If Secretary Richardson failed to excite the audience with his speech, it may have also been partly because everyone was eager for the next guest, the star of the show—former Arkansas governor, evangelical minister, twice-failed presidential candidate, and Fox News pundit Mike Huckabee.

Looking like a frumpy Frank Underwood, Governor Huckabee delighted the audience with thick-as-grits Southern charm, folksy wisdom, and good ol’ fashioned Hillary bashing, which never fails to elicit a cheer. It’s no secret that Huckabee didn’t support Trump in the early stages of his candidacy, even publicly speaking out against him. However, after seeing which way the wind was blowing, Huckabee got on board, and is now among Trump’s most ardent supporters—likely still holding out for a coveted cabinet position.

During his speech, Huckabee called Trump’s victory (in which he lost the popular vote by 2,864,974 votes) a “bloodless coup d’état.” Huckabee went on to defend the president’s vilification of the media. Demonstrating his unmatched gift for witticisms and puns, he referenced the “New York Slimes” and the “Washington Com-Post,” and declared he is “awfully glad that somebody has the guts to push back” against, apparently, investigative journalism and a free and independent press.

“More and more Americans are gonna see a president who does something we’re not used to seeing,” Huckabee said. “A president who campaigns and says, ‘Here’s what I’m gonna do,’ and then he gets there and, by golly, he does it.”

That “by golly” line had the crowd hooting. They were firmly in the palm of Huck’s outstretched hand.


The last person I spoke with at the Freedom Rally was a 32-year-old man wearing a black suit, vest, and Stetson-style hat. His mustache was curled at the ends, with a thin goatee drawing a line from his lips to his chin. He looked more like a Hollywood gunslinger than a typical Republican, but Xander Almeida is Vice Chairman of the Young Republicans of Oregon, and a Republican Precinct Committee Person. He was quick to tell me, however, that he was only attending this rally because a friend bought him a ticket as a birthday gift, and not because he considers himself a social conservative. Though an active member of the Republican Party, Almeida does not support many of the views of Trump or his cabinet—or, for that matter, many of the attendees at this rally.

Carolyn Campbell

“I don’t feel like the religious influence on the GOP is a good thing,” he said. “I feel like faith can be a good determining factor in your belief. I feel like faith can be a great factor in your life, but when you start wanting to implement religion as the sole reason of policy, I have an issue with that.... But if you can give me a good reason that something that is faith-based is good policy, other than ‘the Bible said so,’ I will listen to you.”

Citing the “80/20” adage popularly attributed to Ronald Reagan (“my 80-percent friend is not my 20-percent enemy”), Almeida told me that, while a longtime Republican, he differs with many of the current widespread opinions of the party.

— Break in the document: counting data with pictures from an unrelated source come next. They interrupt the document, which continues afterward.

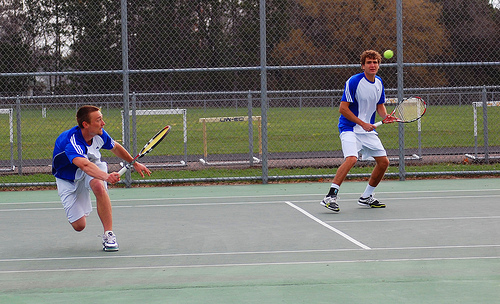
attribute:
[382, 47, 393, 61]
ball — yellow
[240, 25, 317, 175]
metal pole — tall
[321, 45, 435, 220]
guy — Poised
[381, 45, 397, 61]
tennis ball — Green 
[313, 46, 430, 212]
man — young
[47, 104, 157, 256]
guy — playing tennis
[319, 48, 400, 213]
guy — playing tennis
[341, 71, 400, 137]
shirt — white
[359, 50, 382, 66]
hair — brown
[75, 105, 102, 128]
hair — brown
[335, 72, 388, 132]
shirt — blue and white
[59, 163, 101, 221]
shorts — white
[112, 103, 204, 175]
racket — tennis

“I feel like the 20 percent I don’t have in common with the GOP is primarily social issues,” he said. “When it comes to fighting for LGBT rights, I’m there, I’m fighting for that. I want equality for everybody. I feel like that is a conservative value.”

Almeida, who is of Mexican descent, criticized many of his party’s recent policies, from deportation, to the travel ban, to abortion. Considering this, I asked him again why he chose to attend this rally.

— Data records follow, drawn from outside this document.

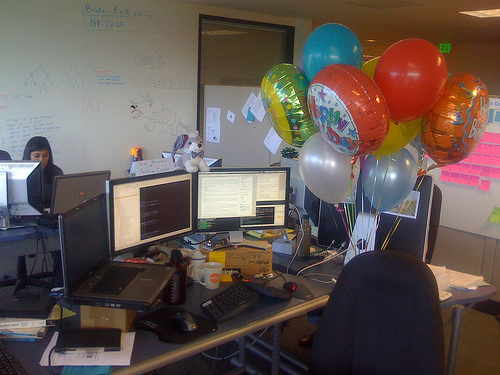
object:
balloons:
[302, 22, 364, 83]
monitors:
[106, 167, 291, 257]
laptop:
[57, 192, 179, 311]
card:
[127, 156, 177, 179]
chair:
[309, 249, 445, 373]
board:
[0, 0, 200, 179]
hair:
[32, 141, 47, 151]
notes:
[439, 169, 452, 181]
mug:
[194, 261, 222, 290]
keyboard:
[199, 279, 261, 324]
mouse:
[172, 310, 199, 331]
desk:
[0, 234, 351, 375]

“My friend bought me this,” he said again, almost apologetically. “And they said there was free lunch. But it’s a very white bread lunch.”

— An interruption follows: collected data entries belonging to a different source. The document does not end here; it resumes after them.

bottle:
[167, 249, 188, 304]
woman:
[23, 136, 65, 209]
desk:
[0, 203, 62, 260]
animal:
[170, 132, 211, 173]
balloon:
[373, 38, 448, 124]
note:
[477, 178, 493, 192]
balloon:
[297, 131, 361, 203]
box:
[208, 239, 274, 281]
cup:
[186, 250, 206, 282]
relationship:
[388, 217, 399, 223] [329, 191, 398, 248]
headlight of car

The Freedom Rally was wrapping up. I put away my notebook, turned off my tape recorder, unclipped my press badge, and headed for the exit. Four hours had gone by. I was tired, hungry, and sorely in need of a drink. When I walked outside, the sun was shining feebly behind gray clouds. The protesters outside had all packed up and returned home. The homeless man sleeping on the sidewalk had also gone elsewhere—in search of shelter, or someone who could offer something of benefit.